[Before-and-after object states]
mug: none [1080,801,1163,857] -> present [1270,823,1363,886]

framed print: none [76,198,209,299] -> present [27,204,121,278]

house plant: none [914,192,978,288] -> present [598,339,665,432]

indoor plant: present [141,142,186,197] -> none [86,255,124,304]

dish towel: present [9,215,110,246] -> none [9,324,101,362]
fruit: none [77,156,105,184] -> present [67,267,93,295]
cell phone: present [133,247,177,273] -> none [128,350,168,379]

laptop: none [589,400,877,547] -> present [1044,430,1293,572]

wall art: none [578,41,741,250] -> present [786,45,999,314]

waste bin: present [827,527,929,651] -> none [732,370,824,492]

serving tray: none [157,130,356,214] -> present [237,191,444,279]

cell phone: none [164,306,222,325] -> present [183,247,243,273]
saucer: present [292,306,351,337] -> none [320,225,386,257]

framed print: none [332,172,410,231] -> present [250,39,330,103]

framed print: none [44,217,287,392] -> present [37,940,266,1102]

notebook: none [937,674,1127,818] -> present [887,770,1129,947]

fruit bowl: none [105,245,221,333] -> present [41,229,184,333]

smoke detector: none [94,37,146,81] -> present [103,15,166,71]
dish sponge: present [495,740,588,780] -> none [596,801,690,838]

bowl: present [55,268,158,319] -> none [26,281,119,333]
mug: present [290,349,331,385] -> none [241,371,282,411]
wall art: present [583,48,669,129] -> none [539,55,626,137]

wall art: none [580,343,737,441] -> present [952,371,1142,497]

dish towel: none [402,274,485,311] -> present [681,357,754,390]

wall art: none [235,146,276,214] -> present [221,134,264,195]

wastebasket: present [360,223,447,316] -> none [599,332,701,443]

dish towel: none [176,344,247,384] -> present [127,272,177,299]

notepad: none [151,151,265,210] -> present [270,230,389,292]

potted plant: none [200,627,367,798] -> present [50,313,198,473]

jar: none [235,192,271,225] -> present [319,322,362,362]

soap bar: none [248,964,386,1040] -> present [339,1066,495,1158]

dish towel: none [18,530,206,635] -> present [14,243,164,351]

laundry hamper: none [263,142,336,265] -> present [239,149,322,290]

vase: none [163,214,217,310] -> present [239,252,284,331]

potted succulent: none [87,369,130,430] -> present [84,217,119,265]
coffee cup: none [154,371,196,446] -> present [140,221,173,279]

# [WRITTEN TASK]
Please return only the lines from the one that contains "wall art: none [580,343,737,441]" through the final line of the entries, each exactly as written.

# [RESULT BELOW]
wall art: none [580,343,737,441] -> present [952,371,1142,497]

dish towel: none [402,274,485,311] -> present [681,357,754,390]

wall art: none [235,146,276,214] -> present [221,134,264,195]

wastebasket: present [360,223,447,316] -> none [599,332,701,443]

dish towel: none [176,344,247,384] -> present [127,272,177,299]

notepad: none [151,151,265,210] -> present [270,230,389,292]

potted plant: none [200,627,367,798] -> present [50,313,198,473]

jar: none [235,192,271,225] -> present [319,322,362,362]

soap bar: none [248,964,386,1040] -> present [339,1066,495,1158]

dish towel: none [18,530,206,635] -> present [14,243,164,351]

laundry hamper: none [263,142,336,265] -> present [239,149,322,290]

vase: none [163,214,217,310] -> present [239,252,284,331]

potted succulent: none [87,369,130,430] -> present [84,217,119,265]
coffee cup: none [154,371,196,446] -> present [140,221,173,279]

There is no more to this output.